Vanleer Mayor Jason Weaver, owner of Weaver and Sons Repair, said he used to work on Perry’s vehicles and farm equipment.
Weaver said most people never guessed who the former “90210” star was while driving beat up, old trucks, wearing wader boots and a dirty hat, and sporting a beard.
“He was kind of low key. He really didn’t want people to know who he was,” Weaver said.
But Weaver added: “When he came in that day, I knew exactly who he was.”
Weaver said his wife, too, knew his face — and his voice. She was working at the local dollar store when Perry stopped in one day.
“As soon as she heard him say something, she stopped her line at the store and went out with a piece of paper to get his autograph,” Weaver said.
Weaver said when he saw Perry on the land, he saw a “hard worker”
“He was a super nice guy,” Weaver said. “He wanted to be away and be a normal person.”
Dickson County residents posted memories of Perry sightings and conversations on social media in recent days, remembering seeing him at Pizza Hut, Texaco, Ruby Tuesdays, Burger King, Ace Hardware, Tractor Supply, Kroger, K-Mart and various other places in Dickson.
Tonya Sweatt-Elliott recalled Perry paying for an elderly couple’s lunch at Captain D’s and then bringing the food to their table.
Debby Whited said Perry stopped at Burger King often while his wife was pregnant. “Sometimes twice a day.

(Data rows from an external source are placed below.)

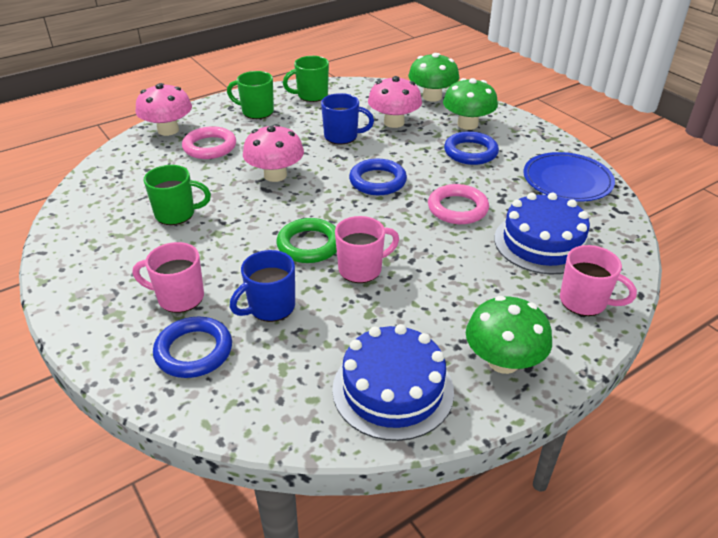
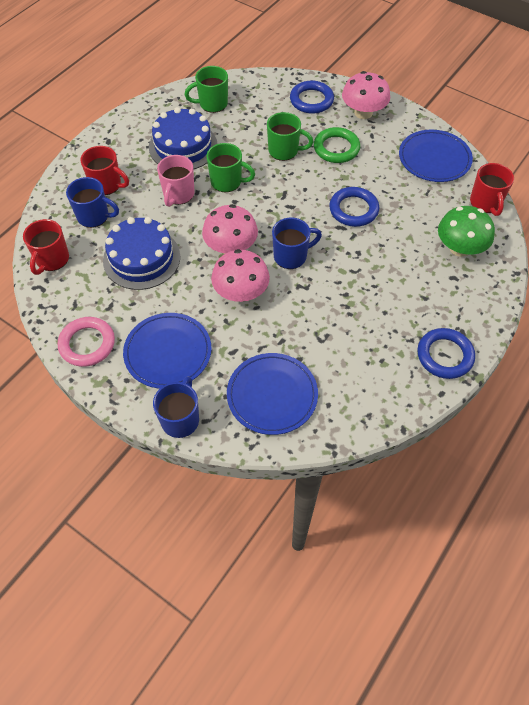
blue mug: [230,250,295,322] [321,93,374,144] = 2 -> [66,177,119,228] [153,376,199,438] [272,218,322,269] = 3
blue plate: [523,152,615,202] = 1 -> [123,313,212,389] [227,353,318,435] [399,130,473,182] = 3
green mushroom: [408,53,459,102] [443,78,498,130] [466,296,552,374] = 3 -> [438,206,495,257] = 1
pink mug: [133,242,204,313] [335,216,399,283] [560,245,637,316] = 3 -> [157,155,194,207] = 1
pink ring: [182,126,236,159] [428,184,489,224] = 2 -> [58,317,115,367] = 1
red mug: none = 0 -> [23,219,69,275] [81,146,129,195] [470,163,514,216] = 3

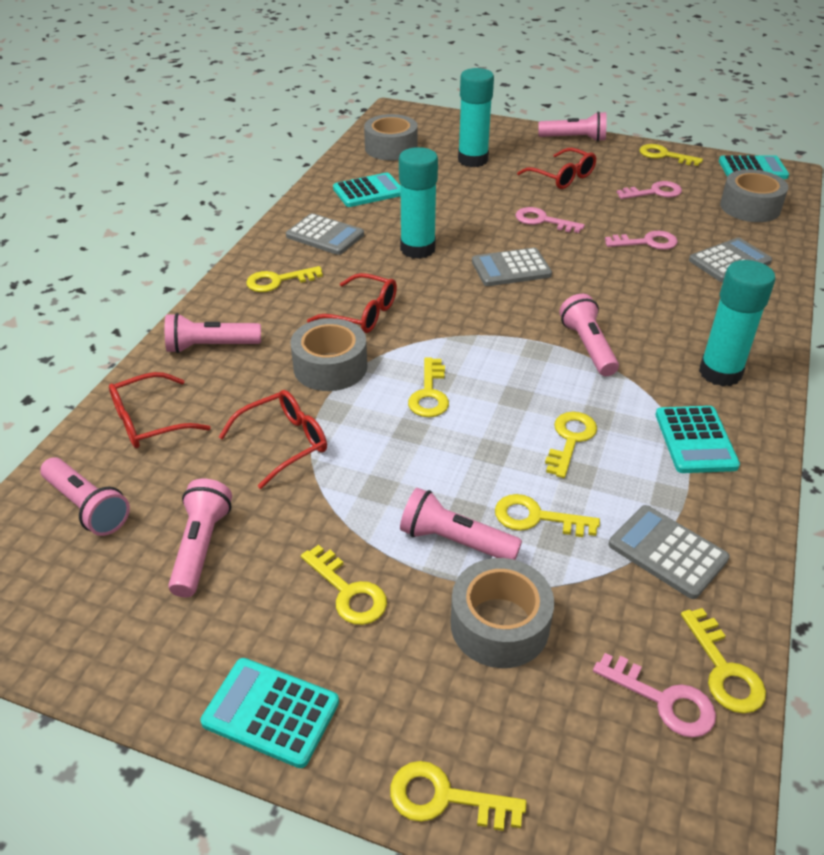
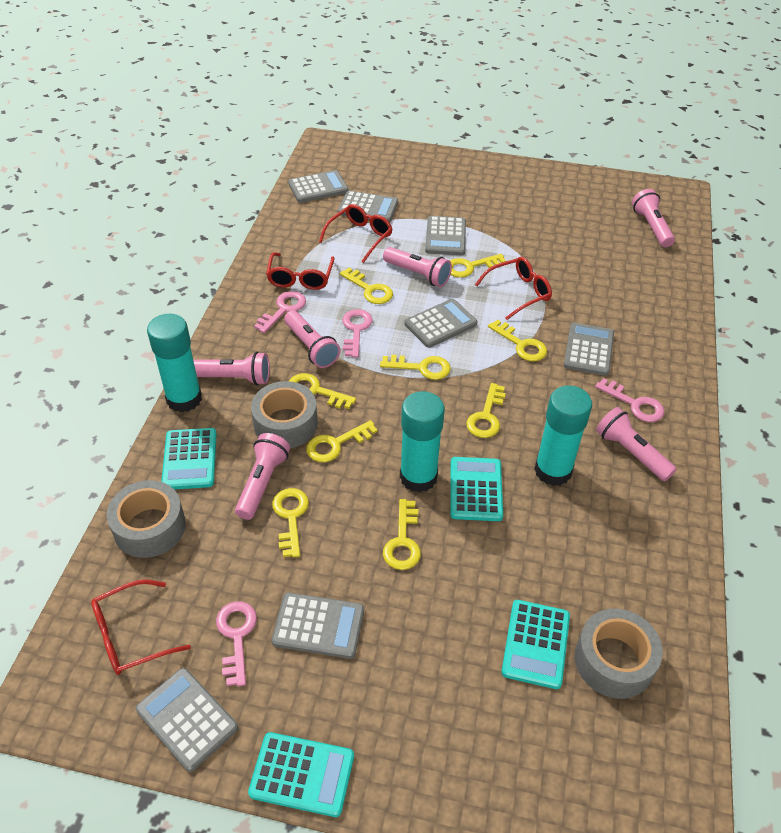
grey calculator: [286,213,364,255] [472,248,552,286] [609,505,730,599] [689,238,772,282] = 4 -> [136,668,238,772] [272,592,364,659] [288,170,349,203] [338,190,398,223] [405,299,477,348] [425,216,466,255] [564,323,614,376] = 7
grey tape: [290,318,367,391] [364,114,418,160] [451,558,554,668] [720,169,788,222] = 4 -> [107,480,186,558] [251,381,318,448] [575,609,663,699] = 3
yellow key: [246,266,323,292] [301,545,387,625] [390,761,527,831] [408,357,449,417] [495,494,600,537] [545,412,597,478] [639,144,703,166] [681,608,766,714] = 8 -> [272,488,309,558] [289,373,356,409] [306,420,378,462] [340,268,393,304] [380,355,451,380] [383,499,421,570] [450,254,506,278] [466,383,506,438] [488,320,547,361] = 9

He was really nice,” she said.
Several people spotted him over the years at the Dickson County Fair with his family and a few people made small talk with him there.
Andrea Gilpatrick said she had lots of memories of Perry and his Vanleer land. She said her father took care of Perry’s farm for more than 10 years.
“It’s sad for his family. He was down-to-earth and decent human being,” she said.
Murphy, like many others who met Perry, also remembered him as “overwhelmingly kind, polite, and humble.”
“You treated a small-town high school girl like she was important when you were at the peak of your fame,” Murphy said. “I am so glad you called Dickson County home for a bit of your too-short life.”